Rewrite the entries below, switching every "True or false" to "Correct or not" and leaving everything else unchanged.

(Stored records)
· · · ·

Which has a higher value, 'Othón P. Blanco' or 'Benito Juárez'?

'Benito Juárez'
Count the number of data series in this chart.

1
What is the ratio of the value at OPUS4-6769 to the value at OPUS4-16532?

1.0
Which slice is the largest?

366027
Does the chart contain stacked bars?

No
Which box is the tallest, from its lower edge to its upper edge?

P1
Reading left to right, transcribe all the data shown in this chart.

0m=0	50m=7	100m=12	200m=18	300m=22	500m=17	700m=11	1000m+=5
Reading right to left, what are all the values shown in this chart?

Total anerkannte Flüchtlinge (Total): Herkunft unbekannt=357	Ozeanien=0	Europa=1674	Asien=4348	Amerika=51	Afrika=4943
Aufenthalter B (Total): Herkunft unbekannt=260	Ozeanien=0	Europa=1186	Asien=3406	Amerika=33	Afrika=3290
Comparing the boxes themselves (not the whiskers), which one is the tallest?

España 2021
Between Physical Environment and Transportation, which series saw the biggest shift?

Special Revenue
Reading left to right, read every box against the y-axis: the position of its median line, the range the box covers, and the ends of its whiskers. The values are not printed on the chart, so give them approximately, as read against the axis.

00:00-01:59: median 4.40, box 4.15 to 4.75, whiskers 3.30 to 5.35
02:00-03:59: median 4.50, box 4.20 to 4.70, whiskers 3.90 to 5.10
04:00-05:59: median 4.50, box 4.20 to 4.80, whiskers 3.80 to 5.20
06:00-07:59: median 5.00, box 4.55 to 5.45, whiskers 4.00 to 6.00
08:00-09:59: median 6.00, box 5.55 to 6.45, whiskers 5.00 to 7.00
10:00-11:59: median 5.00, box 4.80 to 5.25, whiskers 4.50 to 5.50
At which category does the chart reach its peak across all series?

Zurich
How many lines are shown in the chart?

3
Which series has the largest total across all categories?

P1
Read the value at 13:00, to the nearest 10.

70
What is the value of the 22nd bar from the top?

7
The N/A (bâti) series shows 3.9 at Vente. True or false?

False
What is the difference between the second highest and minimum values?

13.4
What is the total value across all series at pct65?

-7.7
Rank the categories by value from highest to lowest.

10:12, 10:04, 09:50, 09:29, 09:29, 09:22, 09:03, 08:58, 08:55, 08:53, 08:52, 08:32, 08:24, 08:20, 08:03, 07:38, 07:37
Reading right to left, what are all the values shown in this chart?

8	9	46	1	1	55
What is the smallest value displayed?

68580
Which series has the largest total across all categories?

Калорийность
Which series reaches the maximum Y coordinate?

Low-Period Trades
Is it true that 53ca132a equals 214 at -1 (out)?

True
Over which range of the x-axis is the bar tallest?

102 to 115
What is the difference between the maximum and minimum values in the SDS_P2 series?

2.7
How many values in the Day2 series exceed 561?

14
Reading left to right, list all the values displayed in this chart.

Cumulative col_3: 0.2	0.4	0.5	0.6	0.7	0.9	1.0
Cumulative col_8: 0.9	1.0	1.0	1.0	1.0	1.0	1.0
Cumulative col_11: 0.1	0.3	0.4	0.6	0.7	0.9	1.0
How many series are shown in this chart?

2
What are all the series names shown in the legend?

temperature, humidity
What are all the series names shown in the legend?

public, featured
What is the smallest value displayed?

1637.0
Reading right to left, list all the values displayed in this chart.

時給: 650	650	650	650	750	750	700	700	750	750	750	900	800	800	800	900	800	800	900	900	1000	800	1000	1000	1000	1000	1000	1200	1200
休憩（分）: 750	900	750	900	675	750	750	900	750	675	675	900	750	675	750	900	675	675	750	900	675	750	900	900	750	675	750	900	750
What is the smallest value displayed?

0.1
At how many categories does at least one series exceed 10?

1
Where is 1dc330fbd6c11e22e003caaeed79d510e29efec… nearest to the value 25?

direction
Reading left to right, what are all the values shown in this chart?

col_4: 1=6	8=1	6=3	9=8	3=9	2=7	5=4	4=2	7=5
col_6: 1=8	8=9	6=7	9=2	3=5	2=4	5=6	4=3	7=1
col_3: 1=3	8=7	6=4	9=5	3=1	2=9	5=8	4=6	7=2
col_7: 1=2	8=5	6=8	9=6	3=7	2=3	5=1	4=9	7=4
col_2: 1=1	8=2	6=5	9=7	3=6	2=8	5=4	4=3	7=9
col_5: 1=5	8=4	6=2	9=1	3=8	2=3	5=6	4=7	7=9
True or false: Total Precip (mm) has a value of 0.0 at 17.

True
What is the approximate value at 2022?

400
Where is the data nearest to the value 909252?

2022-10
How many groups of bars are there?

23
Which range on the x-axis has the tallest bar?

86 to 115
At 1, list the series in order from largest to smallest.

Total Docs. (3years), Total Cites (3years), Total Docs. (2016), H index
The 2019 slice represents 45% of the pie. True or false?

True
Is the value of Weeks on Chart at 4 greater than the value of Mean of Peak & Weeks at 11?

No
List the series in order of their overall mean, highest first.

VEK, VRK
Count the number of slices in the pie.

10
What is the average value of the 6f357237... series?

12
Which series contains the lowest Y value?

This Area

· · · ·

-- ANSWER TO THIS PROBLEM --
Which has a higher value, 'Othón P. Blanco' or 'Benito Juárez'?

'Benito Juárez'
Count the number of data series in this chart.

1
What is the ratio of the value at OPUS4-6769 to the value at OPUS4-16532?

1.0
Which slice is the largest?

366027
Does the chart contain stacked bars?

No
Which box is the tallest, from its lower edge to its upper edge?

P1
Reading left to right, transcribe all the data shown in this chart.

0m=0	50m=7	100m=12	200m=18	300m=22	500m=17	700m=11	1000m+=5
Reading right to left, what are all the values shown in this chart?

Total anerkannte Flüchtlinge (Total): Herkunft unbekannt=357	Ozeanien=0	Europa=1674	Asien=4348	Amerika=51	Afrika=4943
Aufenthalter B (Total): Herkunft unbekannt=260	Ozeanien=0	Europa=1186	Asien=3406	Amerika=33	Afrika=3290
Comparing the boxes themselves (not the whiskers), which one is the tallest?

España 2021
Between Physical Environment and Transportation, which series saw the biggest shift?

Special Revenue
Reading left to right, read every box against the y-axis: the position of its median line, the range the box covers, and the ends of its whiskers. The values are not printed on the chart, so give them approximately, as read against the axis.

00:00-01:59: median 4.40, box 4.15 to 4.75, whiskers 3.30 to 5.35
02:00-03:59: median 4.50, box 4.20 to 4.70, whiskers 3.90 to 5.10
04:00-05:59: median 4.50, box 4.20 to 4.80, whiskers 3.80 to 5.20
06:00-07:59: median 5.00, box 4.55 to 5.45, whiskers 4.00 to 6.00
08:00-09:59: median 6.00, box 5.55 to 6.45, whiskers 5.00 to 7.00
10:00-11:59: median 5.00, box 4.80 to 5.25, whiskers 4.50 to 5.50
At which category does the chart reach its peak across all series?

Zurich
How many lines are shown in the chart?

3
Which series has the largest total across all categories?

P1
Read the value at 13:00, to the nearest 10.

70
What is the value of the 22nd bar from the top?

7
The N/A (bâti) series shows 3.9 at Vente. Correct or not?

False
What is the difference between the second highest and minimum values?

13.4
What is the total value across all series at pct65?

-7.7
Rank the categories by value from highest to lowest.

10:12, 10:04, 09:50, 09:29, 09:29, 09:22, 09:03, 08:58, 08:55, 08:53, 08:52, 08:32, 08:24, 08:20, 08:03, 07:38, 07:37
Reading right to left, what are all the values shown in this chart?

8	9	46	1	1	55
What is the smallest value displayed?

68580
Which series has the largest total across all categories?

Калорийность
Which series reaches the maximum Y coordinate?

Low-Period Trades
Is it true that 53ca132a equals 214 at -1 (out)?

True
Over which range of the x-axis is the bar tallest?

102 to 115
What is the difference between the maximum and minimum values in the SDS_P2 series?

2.7
How many values in the Day2 series exceed 561?

14
Reading left to right, list all the values displayed in this chart.

Cumulative col_3: 0.2	0.4	0.5	0.6	0.7	0.9	1.0
Cumulative col_8: 0.9	1.0	1.0	1.0	1.0	1.0	1.0
Cumulative col_11: 0.1	0.3	0.4	0.6	0.7	0.9	1.0
How many series are shown in this chart?

2
What are all the series names shown in the legend?

temperature, humidity
What are all the series names shown in the legend?

public, featured
What is the smallest value displayed?

1637.0
Reading right to left, list all the values displayed in this chart.

時給: 650	650	650	650	750	750	700	700	750	750	750	900	800	800	800	900	800	800	900	900	1000	800	1000	1000	1000	1000	1000	1200	1200
休憩（分）: 750	900	750	900	675	750	750	900	750	675	675	900	750	675	750	900	675	675	750	900	675	750	900	900	750	675	750	900	750
What is the smallest value displayed?

0.1
At how many categories does at least one series exceed 10?

1
Where is 1dc330fbd6c11e22e003caaeed79d510e29efec… nearest to the value 25?

direction
Reading left to right, what are all the values shown in this chart?

col_4: 1=6	8=1	6=3	9=8	3=9	2=7	5=4	4=2	7=5
col_6: 1=8	8=9	6=7	9=2	3=5	2=4	5=6	4=3	7=1
col_3: 1=3	8=7	6=4	9=5	3=1	2=9	5=8	4=6	7=2
col_7: 1=2	8=5	6=8	9=6	3=7	2=3	5=1	4=9	7=4
col_2: 1=1	8=2	6=5	9=7	3=6	2=8	5=4	4=3	7=9
col_5: 1=5	8=4	6=2	9=1	3=8	2=3	5=6	4=7	7=9
Correct or not: Total Precip (mm) has a value of 0.0 at 17.

True
What is the approximate value at 2022?

400
Where is the data nearest to the value 909252?

2022-10
How many groups of bars are there?

23
Which range on the x-axis has the tallest bar?

86 to 115
At 1, list the series in order from largest to smallest.

Total Docs. (3years), Total Cites (3years), Total Docs. (2016), H index
The 2019 slice represents 45% of the pie. Correct or not?

True
Is the value of Weeks on Chart at 4 greater than the value of Mean of Peak & Weeks at 11?

No
List the series in order of their overall mean, highest first.

VEK, VRK
Count the number of slices in the pie.

10
What is the average value of the 6f357237... series?

12
Which series contains the lowest Y value?

This Area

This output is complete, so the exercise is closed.